Terrific picture. There is a lot of good work there. Any fleas?


----------



## zogman (Mar 20, 2002)

Yup........ Great pix. Good looking dog too :thumb:


----------



## bearhunter (Jan 30, 2009)

Dick. only shot 2 with fleas this year.


----------



## duckp (Mar 13, 2008)

Looks like someone nearly shot the head off that lil one on the top left.  
You gotta be careful who you hunt with.


----------



## xdeano (Jan 14, 2005)

holy, it looks like it has two tails. oke:

xdeano


----------



## bearhunter (Jan 30, 2009)

duckp said:


> Looks like someone nearly shot the head off that lil one on the top left.
> You gotta be careful who you hunt with.


 that coulda been a 70.00$ coyote. not sure what it will bring with parts missing :shake: 
the big dark one (top row) is DuckP's also. can't see it but has a 14-16 inch rip from base of tail straight up to middle of tthe shoulders. heaviest furred coyote of the whole bunch :crybaby: 
good huntin partners are hard to find. good sew'ers are harder :rollin:


----------



## barebackjack (Sep 5, 2006)

bearhunter said:


> the big dark one (top row) is DuckP's also. can't see it but has a 14-16 inch rip from base of tail straight up to middle of tthe shoulders. heaviest furred coyote of the whole bunch :crybaby:


What?
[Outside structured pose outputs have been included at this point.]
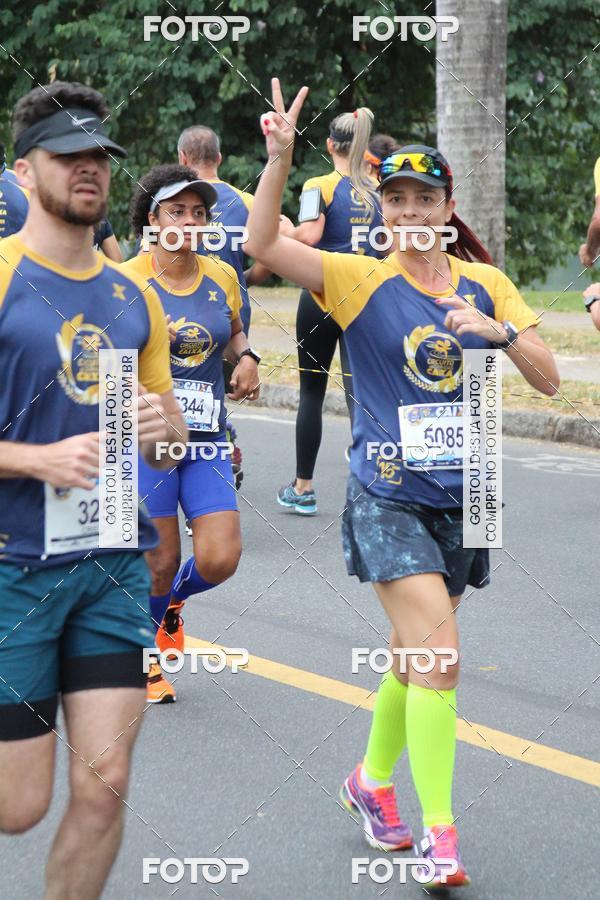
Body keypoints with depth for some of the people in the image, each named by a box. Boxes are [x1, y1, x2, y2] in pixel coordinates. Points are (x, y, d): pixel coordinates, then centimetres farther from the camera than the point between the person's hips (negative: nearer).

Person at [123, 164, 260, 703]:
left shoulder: (222, 278, 5)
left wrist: (246, 357, 3)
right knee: (161, 562, 2)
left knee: (220, 560, -7)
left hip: (206, 437, 4)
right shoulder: (128, 280, -8)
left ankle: (171, 602, 29)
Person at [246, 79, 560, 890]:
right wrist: (280, 157, -30)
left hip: (460, 496, 4)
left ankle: (373, 782, 37)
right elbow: (263, 245, -19)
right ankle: (439, 830, -9)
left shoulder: (486, 284, 5)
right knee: (438, 656, -16)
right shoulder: (361, 279, -6)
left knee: (416, 658, 15)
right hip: (390, 496, -4)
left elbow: (548, 379, 1)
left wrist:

You dont know what a needle and thread is?

Or.......was it a botched turning job? oke:


----------



## jonnyr7 (Jan 5, 2010)

How did you do on your coyotes at NAFA? I sold some locally and got ripped off early in the season and had one left I sent to NAFA and got 45 bucks for it. Saw a lot up around 60 and 70 though.


----------